Exercise tasks →
1. In the commentary on Sri Lanka's political messaging, what does the writer call the JO's power?
2. Reproduce the stretch of the commentary on Sri Lanka's political messaging from "What’s sinister about" through "brutal Premadasa era.".

Document section →
· · · · ·
The government’s reaction to this will be to set in motion mechanisms that monitor social media for content that seeks to inflame communal tensions, and spread rumours. This is both a danger and a false hope. The JO is decentralised, which is its power. It has access to sophisticated marketing and advertising firms that in turn have access to market research data, historical polling data down to polling division, psychometric profiles and sophisticated media monitoring mechanisms across all languages. There is an overarching strategy with decentralised execution – individuals and institutions follow a comprehensive strategic vision laid by a few architects, but aren’t micro-managed and are free to execute campaigns in support of campaign goals as best they see fit. Conversely, the government’s response will be highly centralised and by extension, inflexible. We will see a return to, albeit through an inversion, the kind of media output last seen late 2014 in the lead up to the Presidential election. It is the JO today better at messaging, not government. And all it has to do is to generate one of two things – an interest in registering opposition to government policies or by strengthening apathy, increasing the non-participation around referenda or elections. The government will most likely respond to what it cannot control by reverting to the same methods and tactics used in the past to suppress the spread of content. This in turn will backfire, leading to condemnation from within and outside of Sri Lanka. The JO will gain credibility.

The thing is, even knowing the contours of the threat doesn’t generate measurable interest from government in tackling it with the sophistication and urgency it merits. This must be the most laid back government in history, going into a contentious, historic referendum later in the year. There is no political leadership. There is no coherent plan around generating a Yes vote. There is no discernible strategy to counter moves to strengthen the No vote. It’s almost as if there is no real interest in the referendum itself. But for whatever reason may be a disinterest in this year’s plebiscite is no indicator of a similar attitude closer to 2020. The retention of power when confronted with the loss of political authority, given a zero-sum culture that defines our partisan politics, will invariably result in an unprecedented information war. This is evident even today. Take SAITM. The Hambantota Port. Mattala. The Port City project. The transitional justice agenda. The constitutional reform agenda. The one leitmotif across all these issues is confusion, a deluge of news and commentary with competing viewpoints, leading to frustration, anger and disengagement. There is a set of strategic architects behind all this, and it isn’t government. What in the short term are efforts to foster opposition to constitutional reform will seamlessly migrate into campaigns to secure power.

What’s sinister about what is otherwise a perfectly democratic and legitimate interest in re-election is the weaponisation of voters. Unable to critically question, fed up with non-delivery of promises, left out in decision making, talked down to by government, ignored by policies they can’t identify with, frustrated by a daily commute, unable to afford a basic food basket and fed instead with carefully engineered propaganda, the JO will aim to destabilise polity and society and in the ensuing chaos, offer a vision of calm, prosperity and stability – giving life to the popular expression that even with corruption, “there was something done and development you could see” under the Rajapaksa’s, not unlike the nostalgia today around the brutal Premadasa era.

The researcher in me is really interested in how this will all pan out. As a citizen, I am deeply fearful of what this will mean for the quality of our democracy. What is fertile ground for study is also the terrain for despair. The dynamics of 2014’s electoral campaigning are going to get more complex closer to 2020, and my fear is that Sri Lanka’s citizens aren’t ready or willing to critically engage. And that suits at least one power bloc in our country just fine.
· · · · ·
Information supplied →
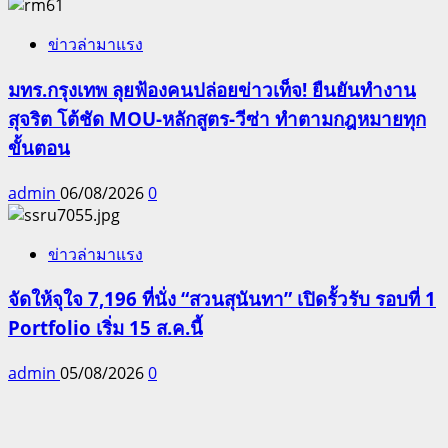
ข่าวล่ามาแรง
มทร.กรุงเทพ ลุยฟ้องคนปล่อยข่าวเท็จ! ยืนยันทำงาน
สุจริต โต้ชัด MOU-หลักสูตร-วีซ่า ทำตามกฎหมายทุก
ขั้นตอน
admin
06/08/2026
0
ข่าวล่ามาแรง
จัดให้จุใจ 7,196 ที่นั่ง “สวนสุนันทา” เปิดรั้วรับ รอบที่ 1
Portfolio เริ่ม 15 ส.ค.นี้
admin
05/08/2026
0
· · · · ·
Responses in order →
1. Its decentralization: the JO is decentralized, and that is its power.

2.
What’s sinister about what is otherwise a perfectly democratic and legitimate interest in re-election is the weaponisation of voters. Unable to critically question, fed up with non-delivery of promises, left out in decision making, talked down to by government, ignored by policies they can’t identify with, frustrated by a daily commute, unable to afford a basic food basket and fed instead with carefully engineered propaganda, the JO will aim to destabilise polity and society and in the ensuing chaos, offer a vision of calm, prosperity and stability – giving life to the popular expression that even with corruption, “there was something done and development you could see” under the Rajapaksa’s, not unlike the nostalgia today around the brutal Premadasa era.